January 8, 2004

Gellman vs. Kay Round2

Yesterday's Daily Pundit linked to the Washington Post article that "Iraq's Arsenal Was Only on Paper" Specifically:


The remnants of Iraq's biological, chemical and missile infrastructures were riven by internal strife, bled by schemes for personal gain and handicapped by deceit up and down lines of command. The broad picture emerging from the investigation to date suggests that, whatever its desire, Iraq did not possess the wherewithal to build a forbidden armory on anything like the scale it had before the 1991 Persian Gulf War.

Dailypundit comments:

This endless, overwritten chunk of indigistible "investigative reporting" from the ... journalists at WaPo misses the point entirely. Of course, since that is what it is designed to do.
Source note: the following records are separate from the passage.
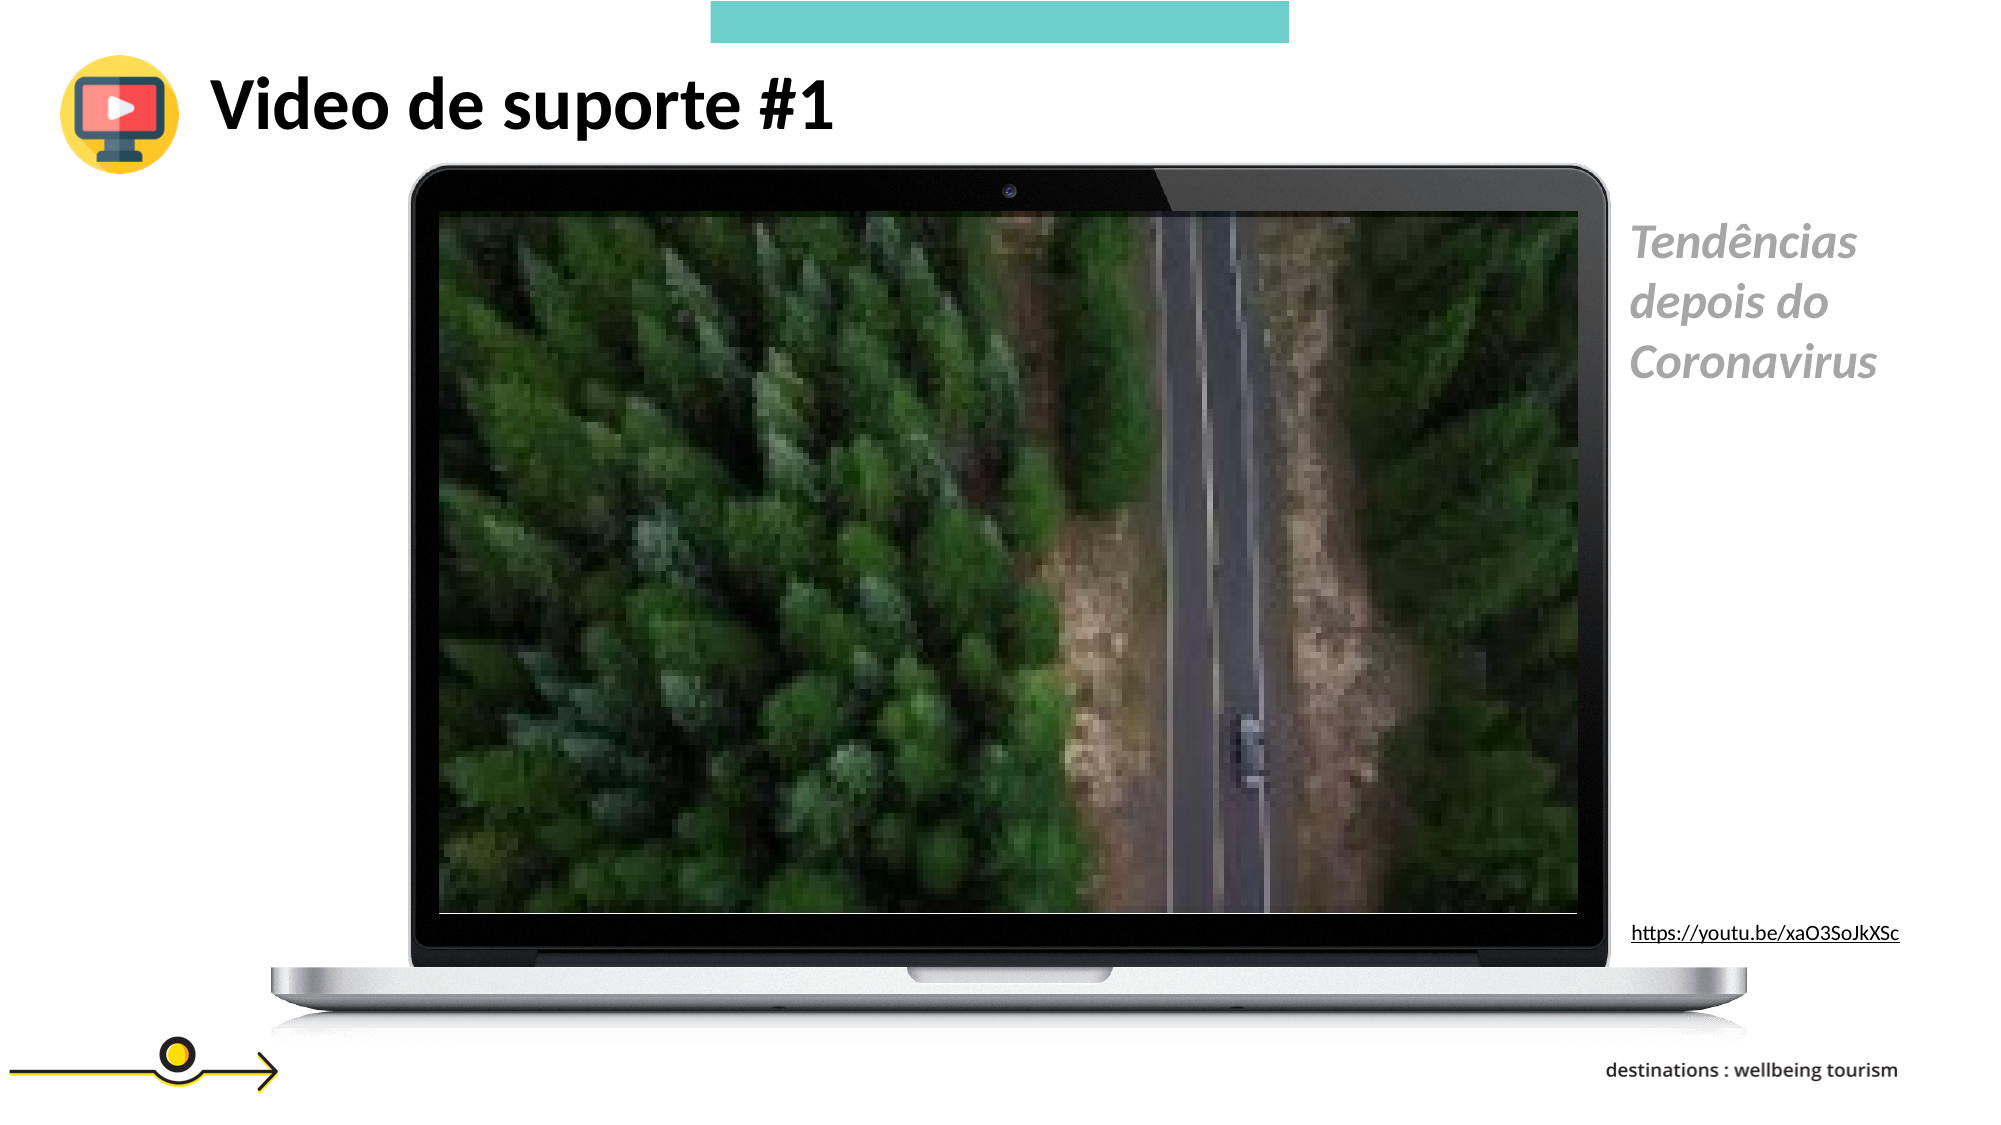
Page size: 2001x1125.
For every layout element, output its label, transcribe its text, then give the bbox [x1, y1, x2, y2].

text_box Video de suporte #1 [194, 57, 1470, 172]
text_box Tendências depois do Coronavirus [1614, 201, 1991, 397]
picture [0, 123, 1928, 1125]
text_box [438, 211, 1579, 914]
text_box https://youtu.be/xaO3SoJkXSc [1616, 911, 1964, 953]
picture [60, 55, 179, 174]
The worry about WMD in Saddam's hands was not that he had huge stores of same, but that he had some, and that he might supply al-Qaeda or another terror organization with the means to wreak havoc in the US or elsewhere. Absolutely nothing in this rambling, badly sourced pile of slanted speculations does anything to shake the strong probability that Saddam did, indeed, retain such capability. We weren't worried about Saddam having ten tons of anthrax. We were worried about him giving one pound of anthrax to an al-Qaeda cell operating in New York City or Washington, D.C. We weren't worried about Saddam having ten thousand gallons of VX nerve gas. We were worried about him giving a gallon of VX to an al-Qaeda suicide cell operating in the NYC subway system.


What's interesting is that an earlier article concluding that Saddam didn't really have any WMD was rebutted by David Kay. I'm skeptical of Gellman's claims, not least because of his regular references to "unauthorized interviews." The fact that the Post - and Gellman specifically - was previously rebuffed by Kay (though it didn't treat Kay's response with much respect) calls into question its integrity. Is Gellman right or is he lashing out at Kay? I have to at least suspect the latter.